Rafael Colucci
Rafael Colucci

Reputation: 6078

TidHttp file download trows Out of memory Exception

Consider the follow code that downloads a file from internet using Indy components:

procedure TForm26.Button1Click(Sender: TObject);
var
  vFileStream : TStream;
begin
  DeleteFile('C:\test.exe');
  vFileStream := TFileStream.Create('C:\test.exe', fmCreate);
  IdHTTP1.Get('SomeUrl', vFileStream);
  vFileStream.Free;
end;

I am getting an Out Of memory exception. What is happening is that besides the fact that I am using TFileStream, the bytes that are being written to it do not go directly to the disk, instead, they stay in memory until get terminates.

The file I am trying to download is really, really big.

Does anyone knows how to download a big file without getting an out of memory exception?

Delphi 2010 and latest Indy 10 from Indy's SVN.

EDIT

That is not a FileStream problem. It is a Indy problem. Indy is, somehow, caching the file in memory before it writes to the stream.

Upvotes: 4

Views: 1913

Answers (3)

Rafael Colucci
Rafael Colucci

Reputation: 6078

I found out the issue. I was using, on the server side, the Indys ServeFile function.

This function checks if a Content-Type was specified and if not, it detects automatically the Content-Type. The problem was that I did not change the Content-Type and it by default was text/html. Changing the content-type made the client write directly to the stream.

I think that the serveFile function should always set the correct Content-Type to avoid this kind of problems.

On the client side I found out this code that helped me a lot:

  LParseHTML := IsContentTypeHtml(AResponse) and Assigned(AResponse.ContentStream) and not (hoNoParseMetaHTTPEquiv in FOptions);
  LCreateTmpContent := LParseHTML and not (AResponse.ContentStream is TCustomMemoryStream);

Upvotes: 3

Remy Lebeau
Remy Lebeau

Reputation: 598134

TIdHTTP downloads the entire file into memory if the data is compressed, or if the data is HTML and the TIdHTTP.HTTPOptions property does not contain the hoNoParseMetaHTTPEquiv flag.
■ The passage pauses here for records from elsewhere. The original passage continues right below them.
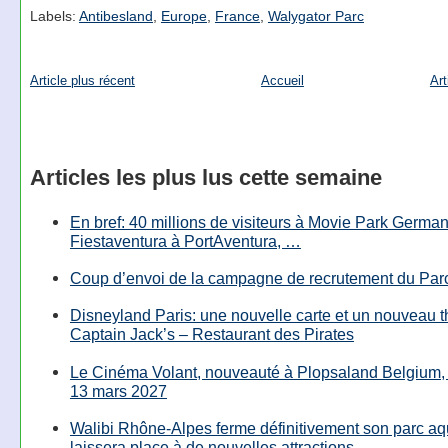
Labels:
Antibesland
,
Europe
,
France
,
Walygator Parc
Article plus récent
Accueil
Art
Articles les plus lus cette semaine
En bref: 40 millions de visiteurs à Movie Park Germany
Fiestaventura à PortAventura, …
Coup d’envoi de la campagne de recrutement du Parc
Disneyland Paris: une nouvelle carte et un nouveau 
Captain Jack’s – Restaurant des Pirates
Le Cinéma Volant, nouveauté à Plopsaland Belgium, 
13 mars 2027
Walibi Rhône-Alpes ferme définitivement son parc aq
laissera place à de nouvelles attractions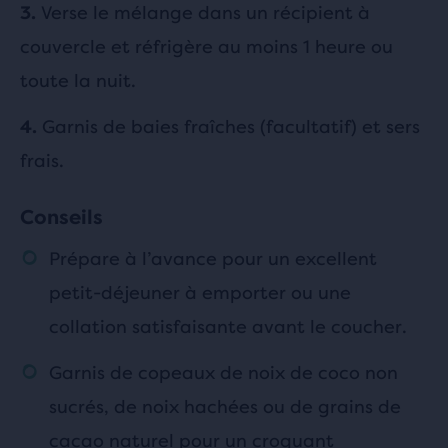
Verse le mélange dans un récipient à
3.
couvercle et réfrigère au moins 1 heure ou
toute la nuit.
Garnis de baies fraîches (facultatif) et sers
4.
frais.
Conseils
Prépare à l’avance pour un excellent
petit-déjeuner à emporter ou une
collation satisfaisante avant le coucher.
Garnis de copeaux de noix de coco non
sucrés, de noix hachées ou de grains de
cacao naturel pour un croquant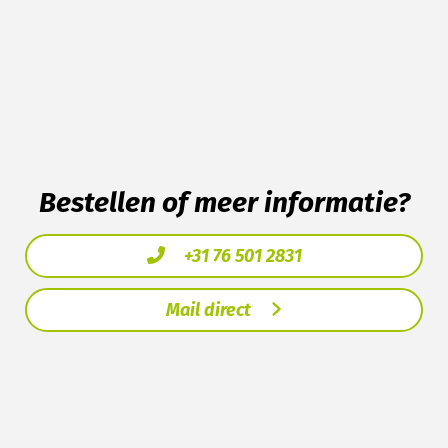
Bestellen of meer informatie?
+31 76 501 2831
Mail direct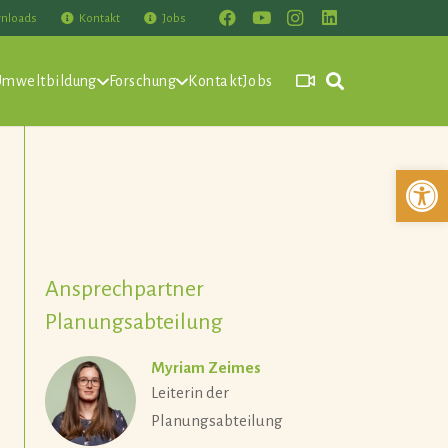
nloads
Kontakt
Jobs
Umweltbildung
Forschung
Kontakt
Jobs
Werkzeuglei
Ansprechpartner
Planungsabteilung
Myriam Zeimes
Leiterin der
Planungsabteilung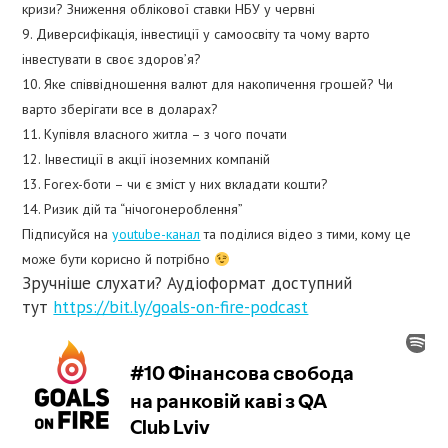
кризи? Зниження облікової ставки НБУ у червні
9. Диверсифікація, інвестиції у самоосвіту та чому варто
інвестувати в своє здоров’я?
10. Яке співвідношення валют для накопичення грошей? Чи
варто зберігати все в доларах?
11. Купівля власного житла – з чого почати
12. Інвестиції в акції іноземних компаній
13. Forex-боти – чи є зміст у них вкладати кошти?
14. Ризик дій та “нічогонероблення”
Підписуйся на
youtube-канал
та поділися відео з тими, кому це
може бути корисно й потрібно
Зручніше слухати? Аудіоформат доступний
тут
https://bit.ly/goals-on-fire-podcast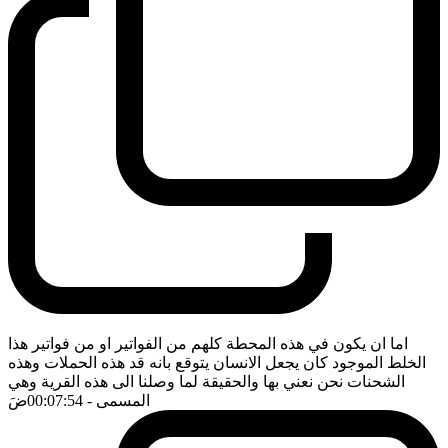
اما ان يكون في هذه المحطة كلهم من الفواتير او من فواتير هذا
الخلط الموجود كان يجعل الانسان يتوقع بانه قد هذه الحملات وهذه
الشحنات نحن نعني بها والحقيقة لما وصلنا الى هذه القرية وهي
المسمى
- 00:07:54
ضَ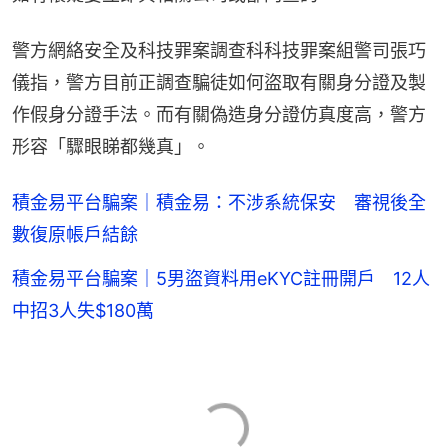
警方網絡安全及科技罪案調查科科技罪案組警司張巧
儀指，警方目前正調查騙徒如何盜取有關身分證及製
作假身分證手法。而有關偽造身分證仿真度高，警方
形容「驟眼睇都幾真」。
積金易平台騙案｜積金易：不涉系統保安 審視後全
數復原帳戶結餘
積金易平台騙案｜5男盜資料用eKYC註冊開戶 12人
中招3人失$180萬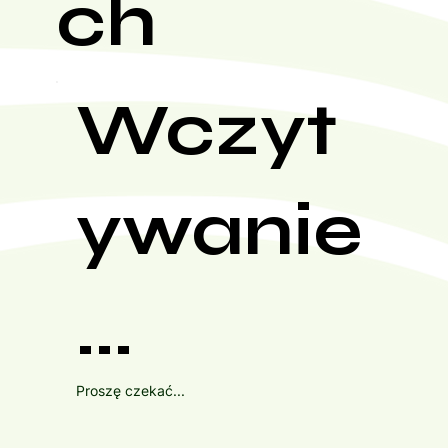
ch
Wczyt
ywanie
...
Proszę czekać...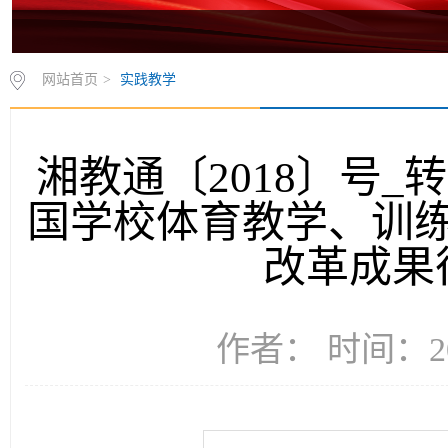
网站首页
>
实践教学
湘教通〔2018〕号
国学校体育教学、训
改革成果
作者： 时间：20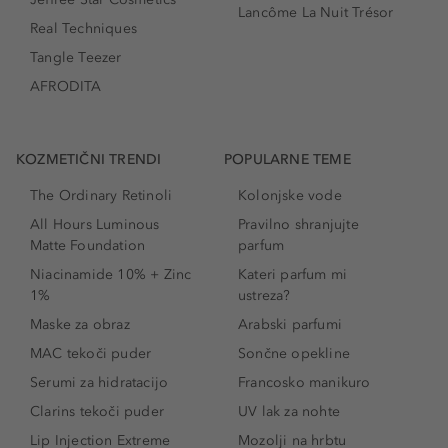
Lancôme La Nuit Trésor
Real Techniques
Tangle Teezer
AFRODITA
KOZMETIČNI TRENDI
POPULARNE TEME
The Ordinary Retinoli
Kolonjske vode
All Hours Luminous
Pravilno shranjujte
Matte Foundation
parfum
Niacinamide 10% + Zinc
Kateri parfum mi
1%
ustreza?
Maske za obraz
Arabski parfumi
MAC tekoči puder
Sončne opekline
Serumi za hidratacijo
Francosko manikuro
Clarins tekoči puder
UV lak za nohte
Lip Injection Extreme
Mozolji na hrbtu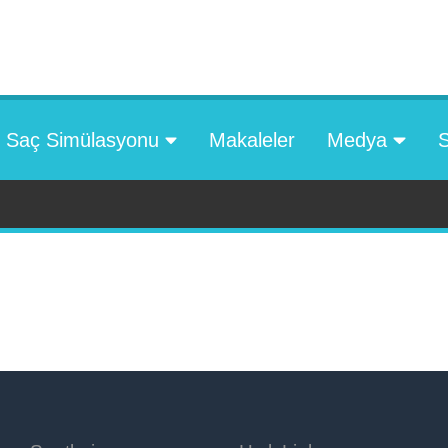
Saç Simülasyonu
Makaleler
Medya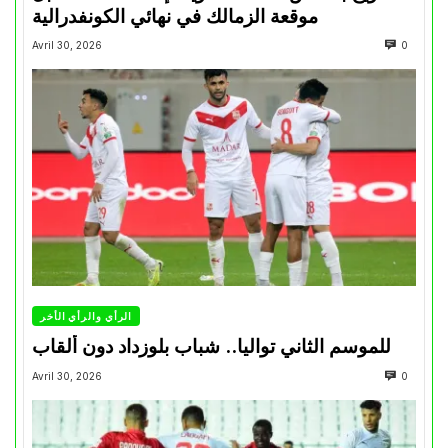
موقعة الزمالك في نهائي الكونفدرالية
Avril 30, 2026
0
الرأي والرأي الأخر
للموسم الثاني تواليا.. شباب بلوزداد دون ألقاب
Avril 30, 2026
0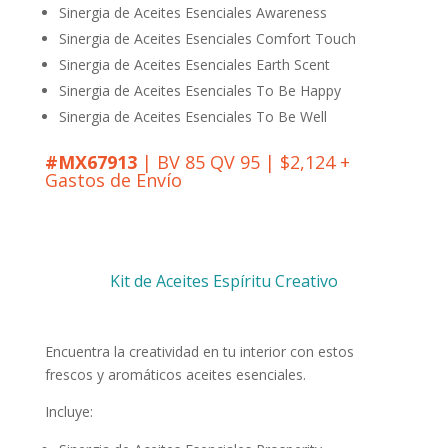
Sinergia de Aceites Esenciales Awareness
Sinergia de Aceites Esenciales Comfort Touch
Sinergia de Aceites Esenciales Earth Scent
Sinergia de Aceites Esenciales To Be Happy
Sinergia de Aceites Esenciales To Be Well
#MX67913
| BV 85 QV 95 | $2,124 +
Gastos de Envío
Kit de Aceites Espíritu Creativo
Encuentra la creatividad en tu interior con estos
frescos y aromáticos aceites esenciales.
Incluye: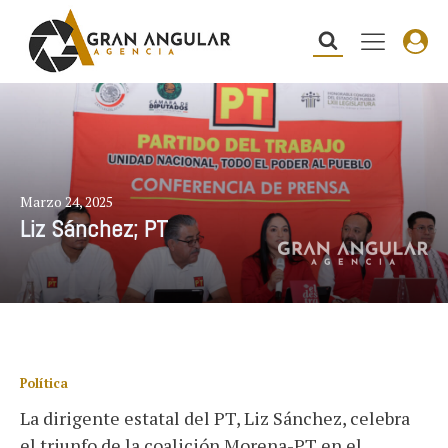
Marzo 24, 2025
Liz Sánchez; PT
Política
La dirigente estatal del PT, Liz Sánchez, celebra
el triunfo de la coalición Morena-PT en el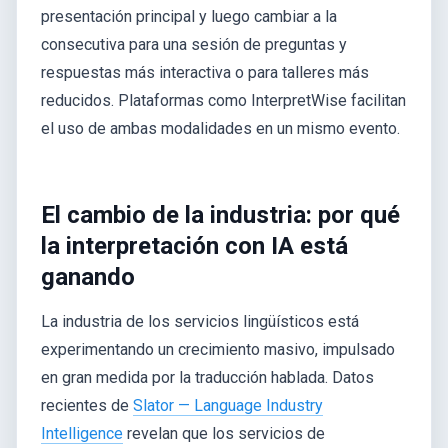
presentación principal y luego cambiar a la
consecutiva para una sesión de preguntas y
respuestas más interactiva o para talleres más
reducidos. Plataformas como InterpretWise facilitan
el uso de ambas modalidades en un mismo evento.
El cambio de la industria: por qué
la interpretación con IA está
ganando
La industria de los servicios lingüísticos está
experimentando un crecimiento masivo, impulsado
en gran medida por la traducción hablada. Datos
recientes de
Slator — Language Industry
Intelligence
revelan que los servicios de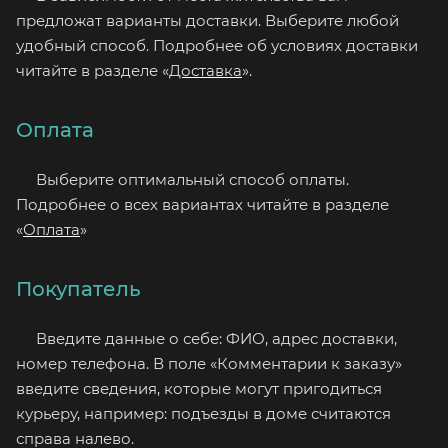
предложат варианты доставки. Выберите любой
удобный способ. Подробнее об условиях доставки
читайте в разделе «
Доставка
».
Оплата
Выберите оптимальный способ оплаты.
Подробнее о всех вариантах читайте в разделе
«
Оплата
»
Покупатель
Введите данные о себе: ФИО, адрес доставки,
номер телефона. В поле «Комментарии к заказу»
введите сведения, которые могут пригодиться
курьеру, например: подъезды в доме считаются
справа налево.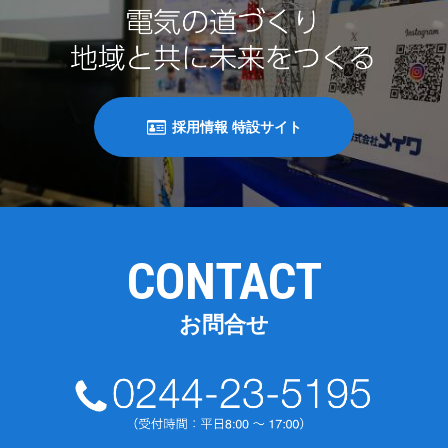
採用情報 特設サイト
CONTACT
お問合せ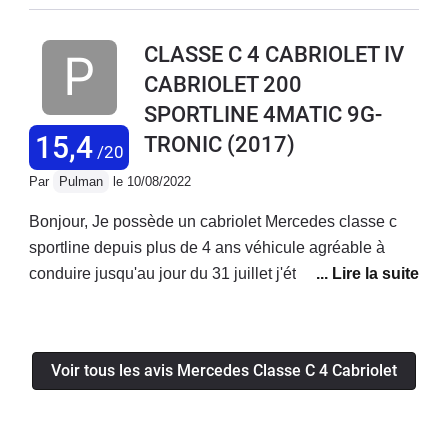
petite route au soleil. Très bonne autoroutière aussi qui
avale les kilomètres sans fatigue. Par contre il faut
CLASSE C 4 CABRIOLET IV
oublier le coté pratique. Accès au coffre, places arrière
CABRIOLET 200
inconfortables. Mais ce n'est pas vraiment fait pour ca.
SPORTLINE 4MATIC 9G-
Fiabilité dans la moyenne sans plus.
15,4
TRONIC
(2017)
/20
Par
Pulman
le 10/08/2022
Bonjour, Je possède un cabriolet Mercedes classe c
sportline depuis plus de 4 ans véhicule agréable à
conduire jusqu'au jour du 31 juillet j'étais sur autoroute
ma direction c'est complètement bloqué plus le moyen
de tourner le volant,heureusement que j'ai garder mon
sang froid je me suis arrêté sur la bande d'arrêt
Voir tous les avis Mercedes Classe C 4 Cabriolet
d'urgence et appeler les secours . Le véhicule a été
remorqué dans la concession Mercedes la plus proche
, je tiens à préciser que ce véhicule a que 10 000 km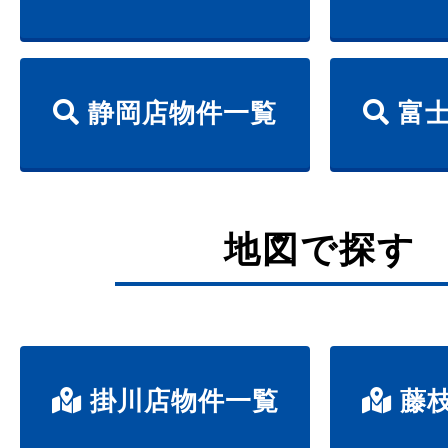
静岡店物件一覧
富士
地図で探す
掛川店物件一覧
藤枝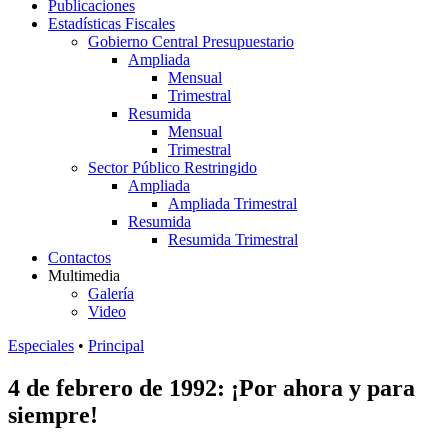
Publicaciones
Estadísticas Fiscales
Gobierno Central Presupuestario
Ampliada
Mensual
Trimestral
Resumida
Mensual
Trimestral
Sector Público Restringido
Ampliada
Ampliada Trimestral
Resumida
Resumida Trimestral
Contactos
Multimedia
Galería
Video
Especiales
•
Principal
4 de febrero de 1992: ¡Por ahora y para
siempre!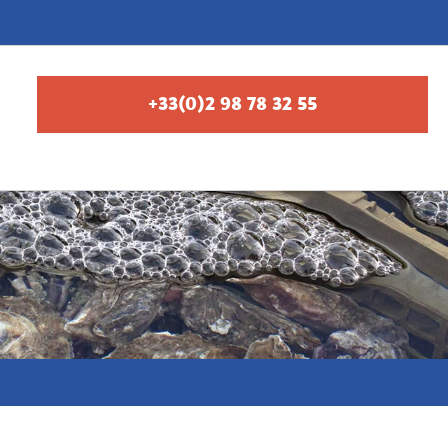
+33(0)2 98 78 32 55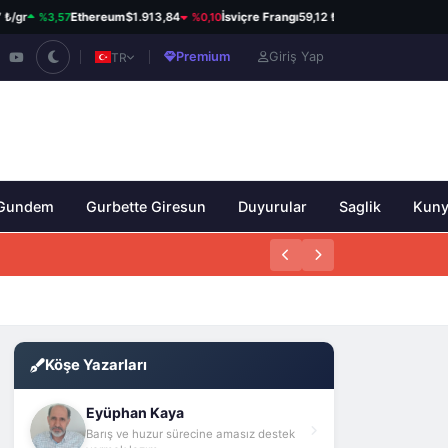
%3,57
%0,10
%0,82
/gr
Ethereum
$1.913,84
İsviçre Frangı
59,12 ₺
Kanada Dolar
Premium
Giriş Yap
TR
Gundem
Gurbette Giresun
Duyurular
Saglik
Kun
Köşe Yazarları
Eyüphan Kaya
Barış ve huzur sürecine amasız destek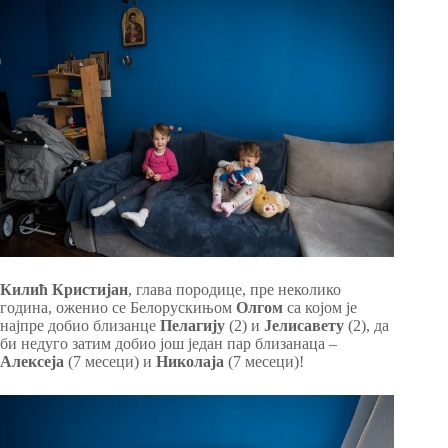
Килић Кристијан
, глава породице, пре неколико
година, оженио се Белорускињом
Олгом
са којом је
најпре добио близанце
Пелагију
(2) и
Јелисавету
(2), да
би недуго затим добио још један пар близанаца –
Алексеја
(7 месеци) и
Николаја
(7 месеци)!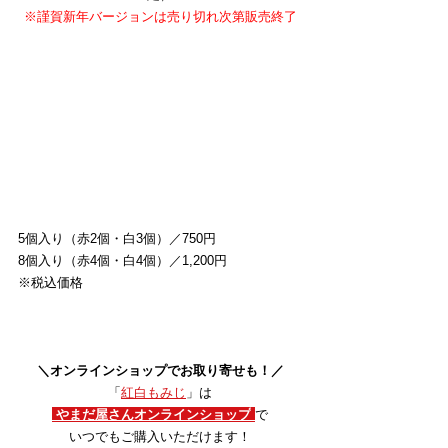
※謹賀新年バージョンは売り切れ次第販売終了
5個入り（赤2個・白3個）／750円
8個入り（赤4個・白4個）／1,200円
※税込価格
＼オンラインショップでお取り寄せも！／
「
紅白もみじ
」は
やまだ屋さんオンラインショップ
で
いつでもご購入いただけます！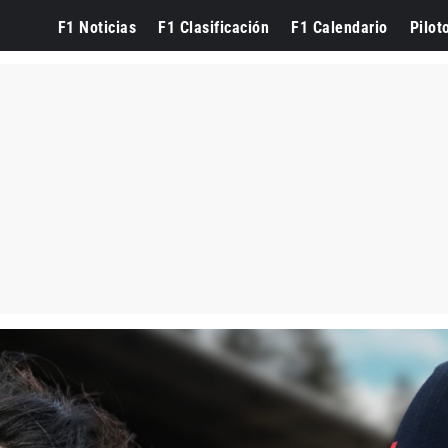
F1 Noticias
F1 Clasificación
F1 Calendario
Pilot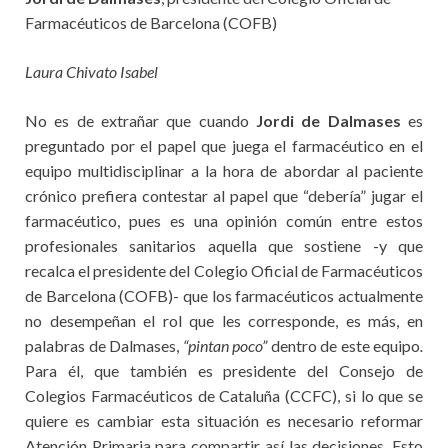
Farmacéuticos de Barcelona (COFB)
Laura Chivato Isabel
No es de extrañar que cuando
Jordi de Dalmases
es
preguntado por el papel que juega el farmacéutico en el
equipo multidisciplinar a la hora de abordar al paciente
crónico prefiera contestar al papel que “debería” jugar el
farmacéutico, pues es una opinión común entre estos
profesionales sanitarios aquella que sostiene -y que
recalca el presidente del Colegio Oficial de Farmacéuticos
de Barcelona (COFB)- que los farmacéuticos actualmente
no desempeñan el rol que les corresponde, es más, en
palabras de Dalmases,
“pintan poco”
dentro de este equipo
.
Para él, que también es presidente del Consejo de
Colegios Farmacéuticos de Cataluña (CCFC), si lo que se
quiere es cambiar esta situación es necesario reformar
Atención Primaria para compartir así las decisiones. Esto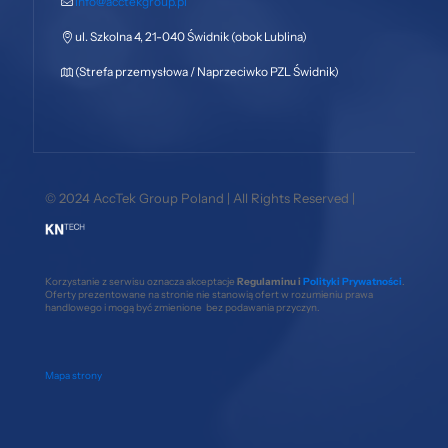
info@acctekgroup.pl
ul. Szkolna 4, 21-040 Świdnik (obok Lublina)
(Strefa przemysłowa / Naprzeciwko PZL Świdnik)
© 2024 AccTek Group Poland | All Rights Reserved |
Korzystanie z serwisu oznacza akceptacje
Regulaminu i
Polityki Prywatności
.
Oferty prezentowane na stronie nie stanowią ofert w rozumieniu prawa
handlowego i mogą być zmienione bez podawania przyczyn.
Mapa strony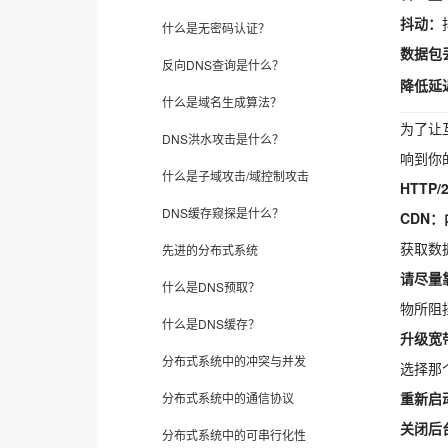
抖动：
什么是无密码认证？
数据包
反向DNS查询是什么？
降低延
什么是域名生成算法？
为了让
DNS洪水攻击是什么？
响到你
什么是子域攻击/域控制攻击
HTTP/
DNS缓存窥探是什么？
CDN
获取数
先进的分布式系统
请尽量
什么是DNS预取？
物所阻
什么是DNS缓存？
升级宽
分布式系统中的冲突与并发
选择那
重新启
分布式系统中的通信协议
关闭后
分布式系统中的可串行化性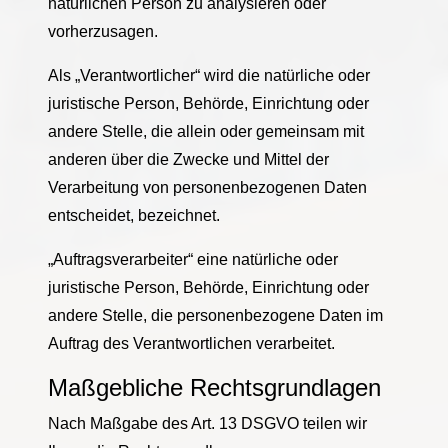
natürlichen Person zu analysieren oder
vorherzusagen.
Als „Verantwortlicher“ wird die natürliche oder
juristische Person, Behörde, Einrichtung oder
andere Stelle, die allein oder gemeinsam mit
anderen über die Zwecke und Mittel der
Verarbeitung von personenbezogenen Daten
entscheidet, bezeichnet.
„Auftragsverarbeiter“ eine natürliche oder
juristische Person, Behörde, Einrichtung oder
andere Stelle, die personenbezogene Daten im
Auftrag des Verantwortlichen verarbeitet.
Maßgebliche Rechtsgrundlagen
Nach Maßgabe des Art. 13 DSGVO teilen wir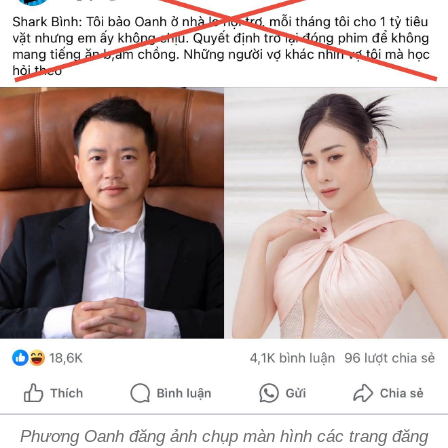
Phương Oanh đăng ảnh chụp màn hình các trang đăng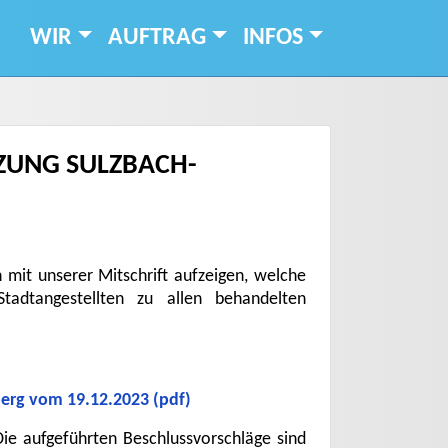
WIR
AUFTRAG
INFOS
TZUNG SULZBACH-
 mit unserer Mitschrift aufzeigen, welche
adtangestellten zu allen behandelten
berg vom 19.12.2023 (pdf)
 Die aufgeführten Beschlussvorschläge sind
Indy does not yet support streaming decompression for HTTP (it does for FTP, though), so TIdHTTP caches the entire compressed data in memory before it can then decompress it to the file.

Parsing HTML is sometimes needed in cases where the HTML overrides HTTP header values with new values via HTML <meta> tags, most importantly the data's Charset value, so TIdHTTP can decode the data using the correct charset when the data is being returned to user's code as a String. Enabling the hoNoParseMetaHTTPEquiv flag disables that parsing, and thus any caching of HTML data (unless compression is also used, that is).

Upvotes: 5

Pol
Pol

Reputation: 5134

Did you tried downloading the file in parts by setting Request.ContentRangeStart and Request.ContentRangeEnd?